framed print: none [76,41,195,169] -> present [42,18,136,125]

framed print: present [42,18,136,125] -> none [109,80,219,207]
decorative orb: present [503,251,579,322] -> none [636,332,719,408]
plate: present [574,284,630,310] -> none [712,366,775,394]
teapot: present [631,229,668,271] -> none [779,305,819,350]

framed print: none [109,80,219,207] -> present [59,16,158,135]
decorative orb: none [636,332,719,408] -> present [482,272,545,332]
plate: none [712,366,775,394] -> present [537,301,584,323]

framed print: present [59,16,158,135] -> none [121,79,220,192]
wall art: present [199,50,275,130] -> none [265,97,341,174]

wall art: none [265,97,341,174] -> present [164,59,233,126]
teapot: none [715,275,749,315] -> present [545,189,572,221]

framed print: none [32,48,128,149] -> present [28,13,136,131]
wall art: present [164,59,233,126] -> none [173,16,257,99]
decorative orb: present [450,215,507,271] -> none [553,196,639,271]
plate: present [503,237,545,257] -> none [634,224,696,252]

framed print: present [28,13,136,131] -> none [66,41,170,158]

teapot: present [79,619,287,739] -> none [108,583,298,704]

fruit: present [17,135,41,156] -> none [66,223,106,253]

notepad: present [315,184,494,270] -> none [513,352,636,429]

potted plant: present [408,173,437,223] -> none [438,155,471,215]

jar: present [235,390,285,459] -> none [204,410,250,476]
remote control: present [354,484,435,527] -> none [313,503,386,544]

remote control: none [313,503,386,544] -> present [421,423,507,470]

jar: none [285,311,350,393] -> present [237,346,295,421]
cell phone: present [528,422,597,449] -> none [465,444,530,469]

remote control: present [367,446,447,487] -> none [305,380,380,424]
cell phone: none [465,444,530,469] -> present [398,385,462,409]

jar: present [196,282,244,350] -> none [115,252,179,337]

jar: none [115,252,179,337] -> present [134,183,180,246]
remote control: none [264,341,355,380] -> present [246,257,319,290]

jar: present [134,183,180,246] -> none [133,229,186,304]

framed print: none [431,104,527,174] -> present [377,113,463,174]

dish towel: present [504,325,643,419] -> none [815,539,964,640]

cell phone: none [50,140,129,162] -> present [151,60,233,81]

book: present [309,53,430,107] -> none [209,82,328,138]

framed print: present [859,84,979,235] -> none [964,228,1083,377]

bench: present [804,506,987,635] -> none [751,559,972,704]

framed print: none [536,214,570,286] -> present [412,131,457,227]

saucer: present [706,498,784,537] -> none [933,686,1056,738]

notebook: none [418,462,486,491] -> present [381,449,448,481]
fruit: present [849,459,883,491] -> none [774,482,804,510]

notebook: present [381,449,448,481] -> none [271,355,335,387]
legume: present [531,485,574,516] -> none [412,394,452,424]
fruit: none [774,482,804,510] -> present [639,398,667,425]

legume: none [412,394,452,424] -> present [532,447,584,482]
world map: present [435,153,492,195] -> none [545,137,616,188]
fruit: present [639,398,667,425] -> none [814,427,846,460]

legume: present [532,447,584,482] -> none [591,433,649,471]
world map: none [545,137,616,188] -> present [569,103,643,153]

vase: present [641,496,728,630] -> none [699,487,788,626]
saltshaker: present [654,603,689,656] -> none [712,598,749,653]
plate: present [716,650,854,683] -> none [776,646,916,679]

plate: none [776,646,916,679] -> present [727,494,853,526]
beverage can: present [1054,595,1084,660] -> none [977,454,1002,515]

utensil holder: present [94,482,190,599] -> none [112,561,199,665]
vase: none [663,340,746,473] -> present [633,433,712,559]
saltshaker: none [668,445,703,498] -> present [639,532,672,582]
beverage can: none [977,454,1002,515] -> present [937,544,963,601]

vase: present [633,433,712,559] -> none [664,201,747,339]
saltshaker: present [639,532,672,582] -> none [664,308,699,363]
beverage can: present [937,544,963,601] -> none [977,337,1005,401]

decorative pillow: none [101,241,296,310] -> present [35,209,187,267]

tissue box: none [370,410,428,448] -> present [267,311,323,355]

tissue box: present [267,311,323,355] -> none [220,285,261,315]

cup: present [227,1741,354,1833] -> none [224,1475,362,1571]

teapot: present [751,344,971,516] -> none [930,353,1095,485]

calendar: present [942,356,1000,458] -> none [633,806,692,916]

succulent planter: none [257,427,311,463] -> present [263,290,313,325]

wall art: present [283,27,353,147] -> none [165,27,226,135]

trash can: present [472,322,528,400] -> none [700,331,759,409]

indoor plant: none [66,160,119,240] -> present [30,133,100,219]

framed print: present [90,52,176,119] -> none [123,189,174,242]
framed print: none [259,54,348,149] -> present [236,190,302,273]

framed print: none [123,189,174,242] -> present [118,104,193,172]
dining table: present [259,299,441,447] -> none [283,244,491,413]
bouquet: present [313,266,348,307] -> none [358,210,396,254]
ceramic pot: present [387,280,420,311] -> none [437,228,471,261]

========

◆ Prompt
Exactly as they are written, print the entries again.

◆ Reply
framed print: none [76,41,195,169] -> present [42,18,136,125]

framed print: present [42,18,136,125] -> none [109,80,219,207]
decorative orb: present [503,251,579,322] -> none [636,332,719,408]
plate: present [574,284,630,310] -> none [712,366,775,394]
teapot: present [631,229,668,271] -> none [779,305,819,350]

framed print: none [109,80,219,207] -> present [59,16,158,135]
decorative orb: none [636,332,719,408] -> present [482,272,545,332]
plate: none [712,366,775,394] -> present [537,301,584,323]

framed print: present [59,16,158,135] -> none [121,79,220,192]
wall art: present [199,50,275,130] -> none [265,97,341,174]

wall art: none [265,97,341,174] -> present [164,59,233,126]
teapot: none [715,275,749,315] -> present [545,189,572,221]

framed print: none [32,48,128,149] -> present [28,13,136,131]
wall art: present [164,59,233,126] -> none [173,16,257,99]
decorative orb: present [450,215,507,271] -> none [553,196,639,271]
plate: present [503,237,545,257] -> none [634,224,696,252]

framed print: present [28,13,136,131] -> none [66,41,170,158]

teapot: present [79,619,287,739] -> none [108,583,298,704]

fruit: present [17,135,41,156] -> none [66,223,106,253]

notepad: present [315,184,494,270] -> none [513,352,636,429]

potted plant: present [408,173,437,223] -> none [438,155,471,215]

jar: present [235,390,285,459] -> none [204,410,250,476]
remote control: present [354,484,435,527] -> none [313,503,386,544]

remote control: none [313,503,386,544] -> present [421,423,507,470]

jar: none [285,311,350,393] -> present [237,346,295,421]
cell phone: present [528,422,597,449] -> none [465,444,530,469]

remote control: present [367,446,447,487] -> none [305,380,380,424]
cell phone: none [465,444,530,469] -> present [398,385,462,409]

jar: present [196,282,244,350] -> none [115,252,179,337]

jar: none [115,252,179,337] -> present [134,183,180,246]
remote control: none [264,341,355,380] -> present [246,257,319,290]

jar: present [134,183,180,246] -> none [133,229,186,304]

framed print: none [431,104,527,174] -> present [377,113,463,174]

dish towel: present [504,325,643,419] -> none [815,539,964,640]

cell phone: none [50,140,129,162] -> present [151,60,233,81]

book: present [309,53,430,107] -> none [209,82,328,138]

framed print: present [859,84,979,235] -> none [964,228,1083,377]

bench: present [804,506,987,635] -> none [751,559,972,704]

framed print: none [536,214,570,286] -> present [412,131,457,227]

saucer: present [706,498,784,537] -> none [933,686,1056,738]

notebook: none [418,462,486,491] -> present [381,449,448,481]
fruit: present [849,459,883,491] -> none [774,482,804,510]

notebook: present [381,449,448,481] -> none [271,355,335,387]
legume: present [531,485,574,516] -> none [412,394,452,424]
fruit: none [774,482,804,510] -> present [639,398,667,425]

legume: none [412,394,452,424] -> present [532,447,584,482]
world map: present [435,153,492,195] -> none [545,137,616,188]
fruit: present [639,398,667,425] -> none [814,427,846,460]

legume: present [532,447,584,482] -> none [591,433,649,471]
world map: none [545,137,616,188] -> present [569,103,643,153]

vase: present [641,496,728,630] -> none [699,487,788,626]
saltshaker: present [654,603,689,656] -> none [712,598,749,653]
plate: present [716,650,854,683] -> none [776,646,916,679]

plate: none [776,646,916,679] -> present [727,494,853,526]
beverage can: present [1054,595,1084,660] -> none [977,454,1002,515]

utensil holder: present [94,482,190,599] -> none [112,561,199,665]
vase: none [663,340,746,473] -> present [633,433,712,559]
saltshaker: none [668,445,703,498] -> present [639,532,672,582]
beverage can: none [977,454,1002,515] -> present [937,544,963,601]

vase: present [633,433,712,559] -> none [664,201,747,339]
saltshaker: present [639,532,672,582] -> none [664,308,699,363]
beverage can: present [937,544,963,601] -> none [977,337,1005,401]

decorative pillow: none [101,241,296,310] -> present [35,209,187,267]

tissue box: none [370,410,428,448] -> present [267,311,323,355]

tissue box: present [267,311,323,355] -> none [220,285,261,315]

cup: present [227,1741,354,1833] -> none [224,1475,362,1571]

teapot: present [751,344,971,516] -> none [930,353,1095,485]

calendar: present [942,356,1000,458] -> none [633,806,692,916]

succulent planter: none [257,427,311,463] -> present [263,290,313,325]

wall art: present [283,27,353,147] -> none [165,27,226,135]

trash can: present [472,322,528,400] -> none [700,331,759,409]

indoor plant: none [66,160,119,240] -> present [30,133,100,219]

framed print: present [90,52,176,119] -> none [123,189,174,242]
framed print: none [259,54,348,149] -> present [236,190,302,273]

framed print: none [123,189,174,242] -> present [118,104,193,172]
dining table: present [259,299,441,447] -> none [283,244,491,413]
bouquet: present [313,266,348,307] -> none [358,210,396,254]
ceramic pot: present [387,280,420,311] -> none [437,228,471,261]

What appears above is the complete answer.